The opening of the Metropolitan Museum’s exhibition was the first time the visiting Marquesans had seen these representations of their culture.

In conjunction with the opening at the Metropolitan Museum of Art in New York City of Adorning the World: Art of the Marquesas Islands, (May 10, 2005 – January 15, 2006) Carol Ivory, who was the advisor and consultant for the show, lectured on Marquesan art, her research specialty, at the Barr Graduate Center. Attending the lecture were 15 Marquesans, a remarkable fact in that the Marquesas Islands are marvelously remote. To reach the Marquesas, one must first reach the already remote Tahiti, and then travel another 800 miles.

At the end of the lecture, Toti Te’ikiehu’upoko, the director of the Marquesas cultural organization, stood and noted to the crowd that this was the first time he’d heard a lecture on the Marquesas that did not start out with Paul Gauguin.

Or Herman Melville, for that matter. Or Thor Heyerdahl. In other words, few westerners are familiar with the Marquesas themselves, let alone their art, except through the accounts of a few intrepid western observers.

Ivory, who is professor of art history and chair of fine arts at Washington State University, is deeply satisfied that the show at the Met will give at least a few previously uninitiated westerners a glimpse of Marquesan art.

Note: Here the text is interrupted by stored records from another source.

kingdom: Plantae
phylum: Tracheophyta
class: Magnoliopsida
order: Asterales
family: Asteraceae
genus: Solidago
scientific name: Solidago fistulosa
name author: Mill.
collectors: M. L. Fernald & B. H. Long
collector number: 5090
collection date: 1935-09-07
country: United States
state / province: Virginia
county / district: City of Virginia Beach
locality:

Our ignorance is perhaps understandable, due not only to the Marquesas’ isolation, but also to a certain peculiarity of the culture itself, at least from our perspective. There is no word for “art” in the Marquesan language, Ivory writes in her essay in the exhibition catalogue. For lack of an equivalent, the seminal Marquesan-French dictionary translates art as “curiosity” or “antiquity.”

Although such notions are foreign to the Marquesan understanding of their art, they do reflect, ironically, our difficulty in grasping it. Ivory notes in her essay a bias on the part of the Met that art is old.

Few of the objects in the exhibition, in fact, date more recently than the 19th century. Most of the objects, which include feathered headdresses, finely carved tobacco pipes and war clubs, and various body ornaments, left the Marquesas long ago with missionaries, officials, tourists, and anthropologists. The opening of the Met exhibition was the first time the visiting Marquesans had seen these representations of their culture.

Indeed, the Marquesans lost much of their knowledge of early art forms, says Ivory, due not only to the objects being taken from the islands, but also as a result of their conversion to Christianity and the prohibition of traditional practices, internal strife, and widespread death from introduced diseases.

In spite of such adversity, says Ivory, Marquesan art did not die out. Rather, it has been transformed. In addition to traditional carving, contemporary Marquesan art revolves mainly around the dancing, chanting, and singing associated with festivals, and the regalia and costumes that go along with these activities.

“Marquesas,” says Ivory, “is alive, exciting, and beautiful.”

Ivory visits the Marquesas once a year. Every year, she is invited to lecture on Marquesan art on a combined freighter-tour ship that sails amongst the Marquesan islands from Tahiti. The boat goes to all six of the inhabited islands. “And then,” she says, “I’m there,” far from New York and Pullman, in the islands that provided the subject for Melville’s first book, Typee, and where Gauguin died.